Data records
━━━━━━━━━━

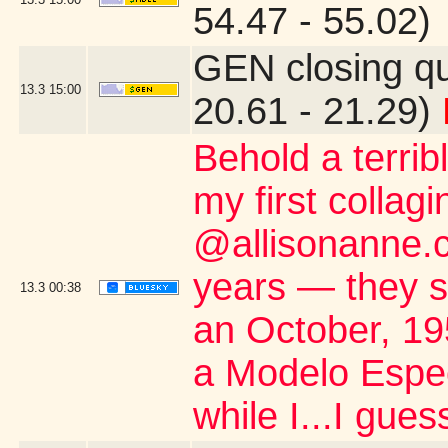
54.47 - 55.02)
GEN closing q
13.3
15:00
20.61 - 21.29)
Behold a terribl
my first collagi
@allisonanne.c
years — they s
13.3
00:38
an October, 1
a Modelo Espec
while I...I gue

━━━━━━━━━━

When you transcribe the entries above, keep every word exact and leave out the pictures.

## Answer to this exercise
54.47 - 55.02)
GEN closing q
13.3
15:00
20.61 - 21.29)
Behold a terribl
my first collagi
@allisonanne.c
years — they s
13.3
00:38
an October, 1
a Modelo Espec
while I...I gue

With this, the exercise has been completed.